■ Work task: Keep the pictures out of the copy and print all the entries below exactly.

■ Dataset records:
□ □ □ □ □ □ □
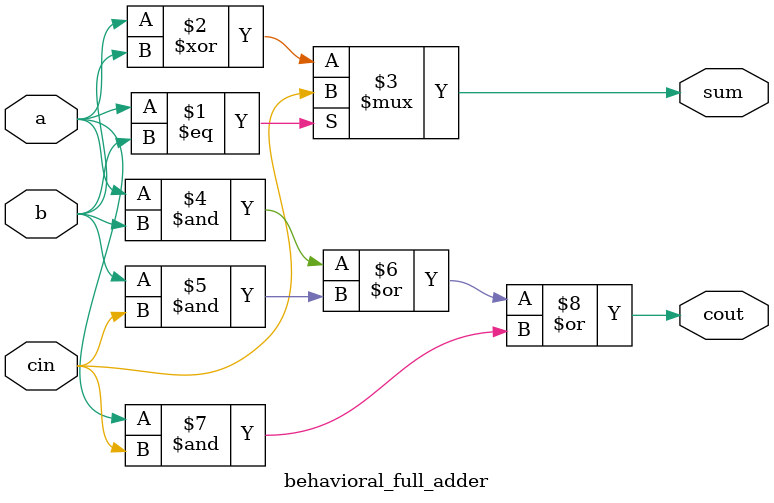
<source format=v>
module behavioral_full_adder (
  input a,
  input b,
  input cin,
  output sum,
  output cout
);

  assign sum = (a == b) ? cin : (a ^ b);
  assign cout = (a & b) | (b & cin) | (a & cin);

endmodule

</source>
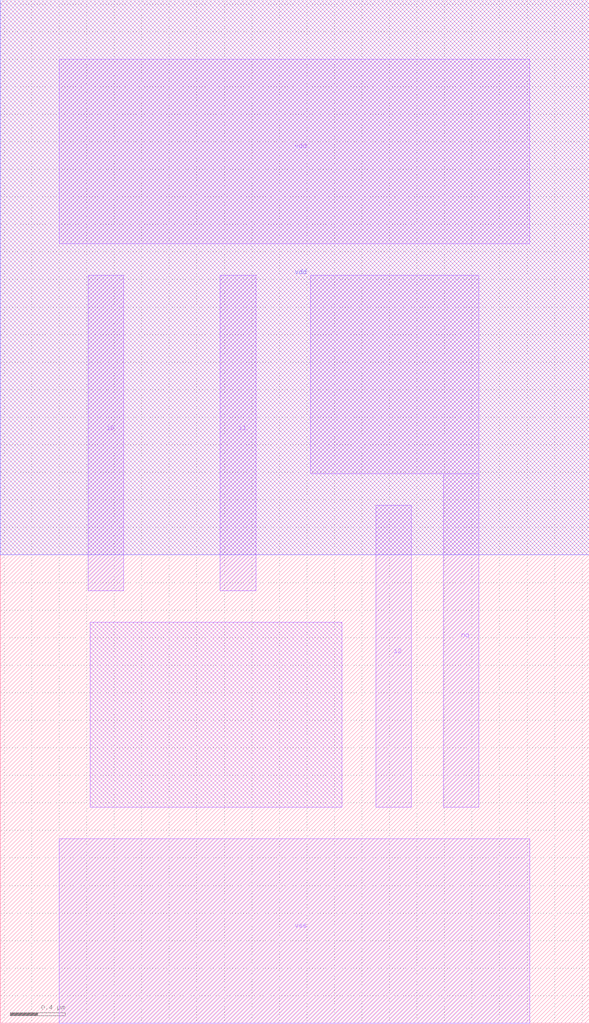
<source format=lef>
VERSION 5.7 ;
  NOWIREEXTENSIONATPIN ON ;
  DIVIDERCHAR "/" ;
  BUSBITCHARS "[]" ;
MACRO or21nand_x1
  CLASS BLOCK ;
  FOREIGN or21nand_x1 ;
  ORIGIN 0.430 0.000 ;
  SIZE 4.280 BY 7.430 ;
  PIN vdd
    ANTENNADIFFAREA 3.329900 ;
    PORT
      LAYER Nwell ;
        RECT -0.430 3.400 3.850 7.430 ;
      LAYER Metal1 ;
        RECT 0.000 5.660 3.420 7.000 ;
    END
  END vdd
  PIN vss
    ANTENNADIFFAREA 2.105400 ;
    PORT
      LAYER Metal1 ;
        RECT 0.000 0.000 3.420 1.340 ;
    END
  END vss
  PIN i0
    ANTENNAGATEAREA 1.106000 ;
    PORT
      LAYER Metal1 ;
        RECT 0.210 3.140 0.470 5.430 ;
    END
  END i0
  PIN i1
    ANTENNAGATEAREA 1.106000 ;
    PORT
      LAYER Metal1 ;
        RECT 1.170 3.140 1.430 5.430 ;
    END
  END i1
  PIN nq
    ANTENNADIFFAREA 2.241500 ;
    PORT
      LAYER Metal1 ;
        RECT 1.825 3.990 3.050 5.430 ;
        RECT 2.790 1.570 3.050 3.990 ;
    END
  END nq
  PIN i2
    ANTENNAGATEAREA 1.106000 ;
    PORT
      LAYER Metal1 ;
        RECT 2.300 1.570 2.560 3.760 ;
    END
  END i2
  OBS
      LAYER Metal1 ;
        RECT 0.225 1.570 2.055 2.910 ;
  END
END or21nand_x1
END LIBRARY


</source>
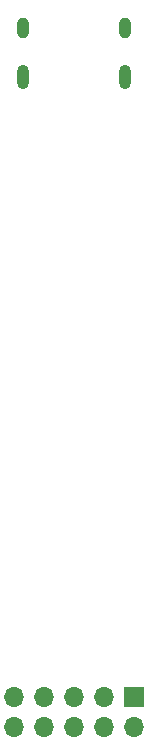
<source format=gbs>
%TF.GenerationSoftware,KiCad,Pcbnew,8.0.8*%
%TF.CreationDate,2025-04-09T23:46:09+08:00*%
%TF.ProjectId,usb-4uart,7573622d-3475-4617-9274-2e6b69636164,rev?*%
%TF.SameCoordinates,Original*%
%TF.FileFunction,Soldermask,Bot*%
%TF.FilePolarity,Negative*%
%FSLAX46Y46*%
G04 Gerber Fmt 4.6, Leading zero omitted, Abs format (unit mm)*
G04 Created by KiCad (PCBNEW 8.0.8) date 2025-04-09 23:46:09*
%MOMM*%
%LPD*%
G01*
G04 APERTURE LIST*
%ADD10O,1.000000X2.100000*%
%ADD11O,1.000000X1.800000*%
%ADD12R,1.700000X1.700000*%
%ADD13O,1.700000X1.700000*%
G04 APERTURE END LIST*
D10*
%TO.C,USB1*%
X36820000Y-24382200D03*
X28180000Y-24382200D03*
D11*
X36820000Y-20232200D03*
X28180000Y-20232200D03*
%TD*%
D12*
%TO.C,J1*%
X37575000Y-76850000D03*
D13*
X37575000Y-79390000D03*
X35035000Y-76850000D03*
X35035000Y-79390000D03*
X32495000Y-76850000D03*
X32495000Y-79390000D03*
X29955000Y-76850000D03*
X29955000Y-79390000D03*
X27415000Y-76850000D03*
X27415000Y-79390000D03*
%TD*%
M02*

</source>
□ □ □ □ □ □ □
■ Response area:
<source format=v>
module behavioral_full_adder (
  input a,
  input b,
  input cin,
  output sum,
  output cout
);

  assign sum = (a == b) ? cin : (a ^ b);
  assign cout = (a & b) | (b & cin) | (a & cin);

endmodule

</source>
<source format=lef>
VERSION 5.7 ;
  NOWIREEXTENSIONATPIN ON ;
  DIVIDERCHAR "/" ;
  BUSBITCHARS "[]" ;
MACRO or21nand_x1
  CLASS BLOCK ;
  FOREIGN or21nand_x1 ;
  ORIGIN 0.430 0.000 ;
  SIZE 4.280 BY 7.430 ;
  PIN vdd
    ANTENNADIFFAREA 3.329900 ;
    PORT
      LAYER Nwell ;
        RECT -0.430 3.400 3.850 7.430 ;
      LAYER Metal1 ;
        RECT 0.000 5.660 3.420 7.000 ;
    END
  END vdd
  PIN vss
    ANTENNADIFFAREA 2.105400 ;
    PORT
      LAYER Metal1 ;
        RECT 0.000 0.000 3.420 1.340 ;
    END
  END vss
  PIN i0
    ANTENNAGATEAREA 1.106000 ;
    PORT
      LAYER Metal1 ;
        RECT 0.210 3.140 0.470 5.430 ;
    END
  END i0
  PIN i1
    ANTENNAGATEAREA 1.106000 ;
    PORT
      LAYER Metal1 ;
        RECT 1.170 3.140 1.430 5.430 ;
    END
  END i1
  PIN nq
    ANTENNADIFFAREA 2.241500 ;
    PORT
      LAYER Metal1 ;
        RECT 1.825 3.990 3.050 5.430 ;
        RECT 2.790 1.570 3.050 3.990 ;
    END
  END nq
  PIN i2
    ANTENNAGATEAREA 1.106000 ;
    PORT
      LAYER Metal1 ;
        RECT 2.300 1.570 2.560 3.760 ;
    END
  END i2
  OBS
      LAYER Metal1 ;
        RECT 0.225 1.570 2.055 2.910 ;
  END
END or21nand_x1
END LIBRARY


</source>
<source format=gbs>
%TF.GenerationSoftware,KiCad,Pcbnew,8.0.8*%
%TF.CreationDate,2025-04-09T23:46:09+08:00*%
%TF.ProjectId,usb-4uart,7573622d-3475-4617-9274-2e6b69636164,rev?*%
%TF.SameCoordinates,Original*%
%TF.FileFunction,Soldermask,Bot*%
%TF.FilePolarity,Negative*%
%FSLAX46Y46*%
G04 Gerber Fmt 4.6, Leading zero omitted, Abs format (unit mm)*
G04 Created by KiCad (PCBNEW 8.0.8) date 2025-04-09 23:46:09*
%MOMM*%
%LPD*%
G01*
G04 APERTURE LIST*
%ADD10O,1.000000X2.100000*%
%ADD11O,1.000000X1.800000*%
%ADD12R,1.700000X1.700000*%
%ADD13O,1.700000X1.700000*%
G04 APERTURE END LIST*
D10*
%TO.C,USB1*%
X36820000Y-24382200D03*
X28180000Y-24382200D03*
D11*
X36820000Y-20232200D03*
X28180000Y-20232200D03*
%TD*%
D12*
%TO.C,J1*%
X37575000Y-76850000D03*
D13*
X37575000Y-79390000D03*
X35035000Y-76850000D03*
X35035000Y-79390000D03*
X32495000Y-76850000D03*
X32495000Y-79390000D03*
X29955000Y-76850000D03*
X29955000Y-79390000D03*
X27415000Y-76850000D03*
X27415000Y-79390000D03*
%TD*%
M02*

</source>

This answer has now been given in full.